As of March 10, 2026, the abbey has paused receiving new members into the novitiate.

===Trappist caskets===
The Abbey is well known for crafting high-quality wooden caskets, coffins, and urns. They do not use the caskets for deceased monks, however, as they observe burial traditions spelled out in the Rule of Saint Benedict, which requires the body be placed in the ground on a bier. Former Dubuque Archbishop James Byrne was buried in a casket made by the Abbey, while Cardinal Roger Mahony has reserved a casket for his own eventual use.
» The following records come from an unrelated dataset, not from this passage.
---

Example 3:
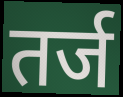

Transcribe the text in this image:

तर्ज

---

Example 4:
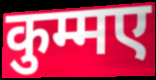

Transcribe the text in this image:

कुम्मए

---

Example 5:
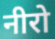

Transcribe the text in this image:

नीरो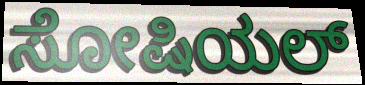
ಸೋಷಿಯಲ್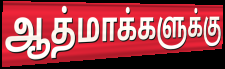
ஆத்மாக்களுக்கு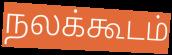
நலக்கூடம்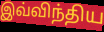
இவ்விந்திய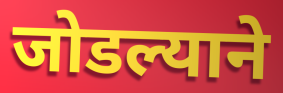
जोडल्यानेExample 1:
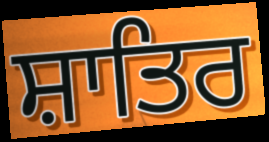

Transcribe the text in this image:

ਸ਼ਾਤਿਰ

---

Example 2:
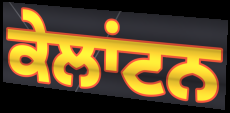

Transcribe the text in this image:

ਕੇਲਾਂਟਨ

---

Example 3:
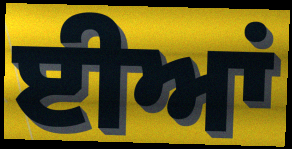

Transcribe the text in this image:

ਈਆਂ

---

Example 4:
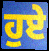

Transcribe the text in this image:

ਹੁਏ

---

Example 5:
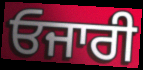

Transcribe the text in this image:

ਓਜਾਰੀ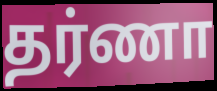
தர்ணா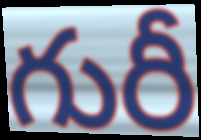
గురీ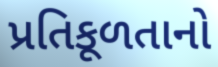
પ્રતિકૂળતાનોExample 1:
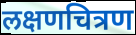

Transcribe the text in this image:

लक्षणचित्रण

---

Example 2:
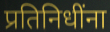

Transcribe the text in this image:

प्रतिनिधींना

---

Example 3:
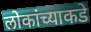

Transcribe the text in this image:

लोकांच्याकडे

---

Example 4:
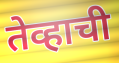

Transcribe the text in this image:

तेव्हाची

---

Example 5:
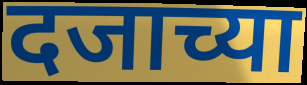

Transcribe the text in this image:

दजाच्या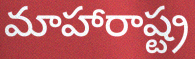
మాహారాష్ట్ర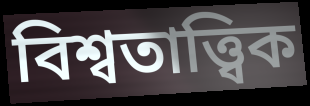
বিশ্বতাত্ত্বিক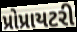
પ્રોપ્રાયટરીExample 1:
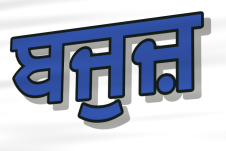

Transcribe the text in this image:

ਬਜੁਜ਼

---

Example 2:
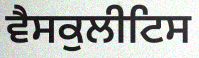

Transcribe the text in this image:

ਵੈਸਕੁਲੀਟਿਸ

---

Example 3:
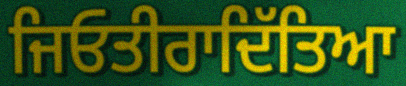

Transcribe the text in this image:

ਜਿਓਤੀਰਾਦਿੱਤਿਆ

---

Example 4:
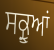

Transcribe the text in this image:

ਸਕ੍ਰੂਆਂ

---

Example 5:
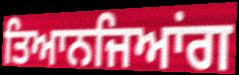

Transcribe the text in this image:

ਤਿਆਨਜਿਆਂਗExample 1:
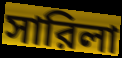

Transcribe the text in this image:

সারিলা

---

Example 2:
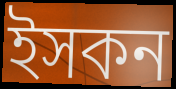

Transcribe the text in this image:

ইসকন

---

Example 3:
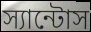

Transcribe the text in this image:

স্যান্টোস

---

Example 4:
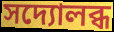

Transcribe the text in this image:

সদ্যোলব্ধ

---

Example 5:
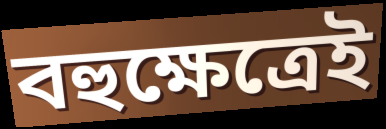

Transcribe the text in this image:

বহুক্ষেত্রেই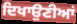
ਦਿਖਾਉਣੀਆਂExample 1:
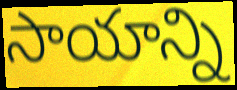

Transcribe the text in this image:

సాయాన్ని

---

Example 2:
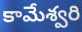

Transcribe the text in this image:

కామేశ్వరి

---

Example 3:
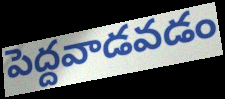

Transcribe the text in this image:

పెద్దవాడవడం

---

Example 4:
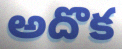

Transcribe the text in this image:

అదొక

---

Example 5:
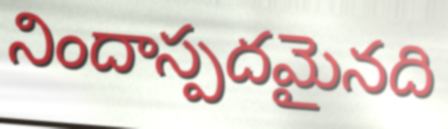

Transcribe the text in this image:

నిందాస్పదమైనది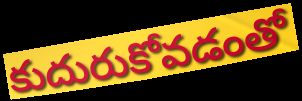
కుదురుకోవడంతోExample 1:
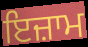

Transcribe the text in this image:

ਇਜ਼ਾਮ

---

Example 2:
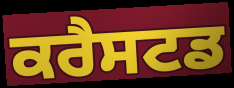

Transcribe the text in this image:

ਕਰੈਸਟਡ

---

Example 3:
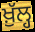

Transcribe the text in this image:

ਖ਼ੁੱਲ੍ਹ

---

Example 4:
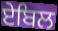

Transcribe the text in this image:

ਏਬਿਲ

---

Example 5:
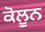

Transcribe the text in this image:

ਕੋਲੂਨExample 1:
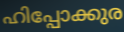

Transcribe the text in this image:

Actress Kate Mulgrew, a native of Dubuque, made a radio commercial for New Melleray's casket business.

==Abbots/Priors/Superiors==
- Clement Smyth — Titular Prior — 16/07/1849 – ?/08/1849 - appointed Bishop of Dubuque in 1857
- James O’Gorman — Superior ad nutum — 01/09/1849 – 12/04/1850 - became Bishop of Raphanea and Vicar Apostolic of Nebraska
- Francis Walsh — Titular Prior — 12/04/1850 – 06/12/1852
- Clement Smyth — Prior (2nd time) — 06/12/1852 – 16/04/1857
- James O’Gorman — Prior (2nd time) — 16/04/1857 – 02/05/1859
- Bernard McCaffery — Superior ad nutum — 02/05/1859 – 02/10/1860
- Ignatius Foley — Prior — 02/10/1860 – 15/06/1861
- Bernard McCaffery — Superior ad nutum — 15/06/1861 – 25/02/1862
- Ephrem McDonnell — Prior — 25/02/1862 – 10/05/1863 — Abbot — 10/05/1863 – 29/09/1883
- Alberic Dunlea — Superior ad nutum — 29/09/1883 – 27/09/1889
- Louis Carew — Superior ad nutum — 27/09/1889 – 07/06/1897 - Served as Abbot of Mount St Bernard Abbey, England.
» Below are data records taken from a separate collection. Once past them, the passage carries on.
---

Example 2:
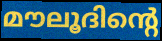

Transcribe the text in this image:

മൗലൂദിന്റെ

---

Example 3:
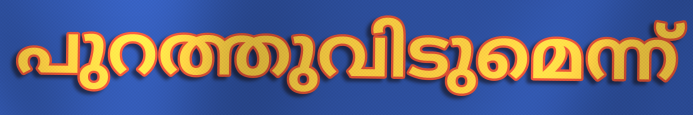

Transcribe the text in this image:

പുറത്തുവിടുമെന്ന്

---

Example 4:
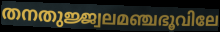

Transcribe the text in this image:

തനതുജ്ജ്വലമഞ്ചഭൂവിലേ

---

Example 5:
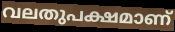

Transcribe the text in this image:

വലതുപക്ഷമാണ്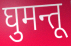
घुमन्तू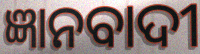
ଜ୍ଞାନବାଦୀ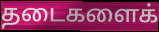
தடைகளைக்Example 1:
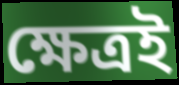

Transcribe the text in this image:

ক্ষেত্ৰই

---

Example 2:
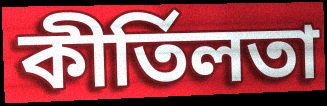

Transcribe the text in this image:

কীৰ্তিলতা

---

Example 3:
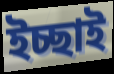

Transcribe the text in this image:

ইচ্ছাই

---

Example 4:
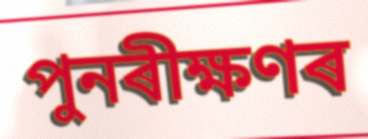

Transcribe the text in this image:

পুনৰীক্ষণৰ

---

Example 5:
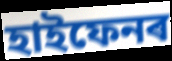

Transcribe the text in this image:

হাইফেনৰ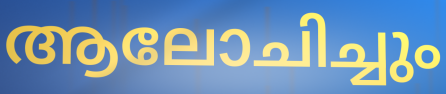
ആലോചിച്ചും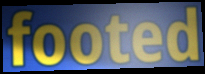
footed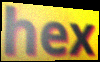
hex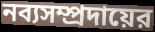
নব্যসম্প্রদায়ের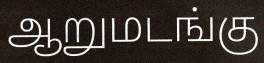
ஆறுமடங்கு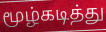
மூழ்கடித்து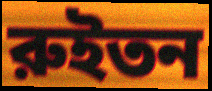
রুইতন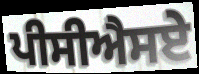
ਪੀਸੀਐਸਏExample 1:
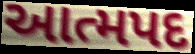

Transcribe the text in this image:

આત્મપદ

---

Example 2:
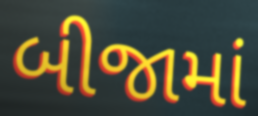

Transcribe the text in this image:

બીજામાં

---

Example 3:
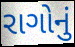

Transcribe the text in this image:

રાગોનું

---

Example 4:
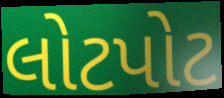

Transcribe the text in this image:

લોટપોટ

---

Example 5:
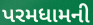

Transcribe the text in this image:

પરમધામનીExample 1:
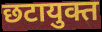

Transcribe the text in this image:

छटायुक्त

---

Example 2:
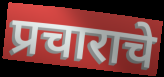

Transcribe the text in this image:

प्रचाराचे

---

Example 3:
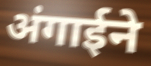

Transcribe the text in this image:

अंगाईने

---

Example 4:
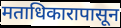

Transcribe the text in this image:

मताधिकारापासून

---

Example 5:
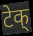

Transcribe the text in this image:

टेक्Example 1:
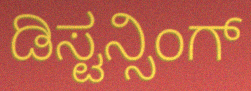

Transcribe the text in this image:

ಡಿಸ್ಟನ್ಸಿಂಗ್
- Alberic Dunlea — Abbot — 07/06/1897 – 04/02/1917
- Bruno Ryan — Abbot — 04/02/1917 – 02/08/1944
- Albert Beston — Abbot — 02/08/1944 – 05/09/1946
- Eugene Martin — Abbot — 05/09/1946 – 10/11/1952
- Vincent Daly — Abbot — 26/11/1952 – 16/05/1954 - first American born abbot
- Philippe O’Connor — Abbot — 19/07/1954 – 15/02/1964
- Matthias (James) Kerndt — Abbot — 28/07/1964 – 01/12/1966
- Gérard Kennedy — Apostolic Administrator — 20/1/66(?) – 16/03/1967 - became Abbot of New Mellifont, in Ireland
- Ignace Weber — Superior ad nutum — 01/05/1967 – 19/07/1967
- David (Berchmans) Wechter — Abbot — 19/07/1967 – 25/07/1976
- David Bock — Superior ad nutum — 18/09/1976 – 03/03/1978 — Abbot — 03/03/1978 – 18/01/1984
- Brendan Freeman — Abbot — 1984 – 20/06/2013, appointed to New Mellifont, Co. Louth, Ireland.
- Dom Mark Scott — Superior ad nutum 2013, Abbot 2014 – 15/07/2020
- Brendan Freeman — Superior ad nutum December 2021 – Present

==Cultural references==
- In the third season of the science fiction television series, Babylon 5, a group of monks hailing from the New Melleray Abbey take up residence at the space station. First appearing in the episode "Convictions", the monks wish to learn more about the varied aliens and their beliefs, and support that work by offering their services as computer experts and engineers. Led by Brother Theo the monks prove valuable to the Babylon 5 station in their three appearances. The monks on the show are portrayed in a positive light, especially in the episode "Passing Through Gethsemane".
- In 1968, Programme 48 of the Irish television series Radharc documented the Abbey.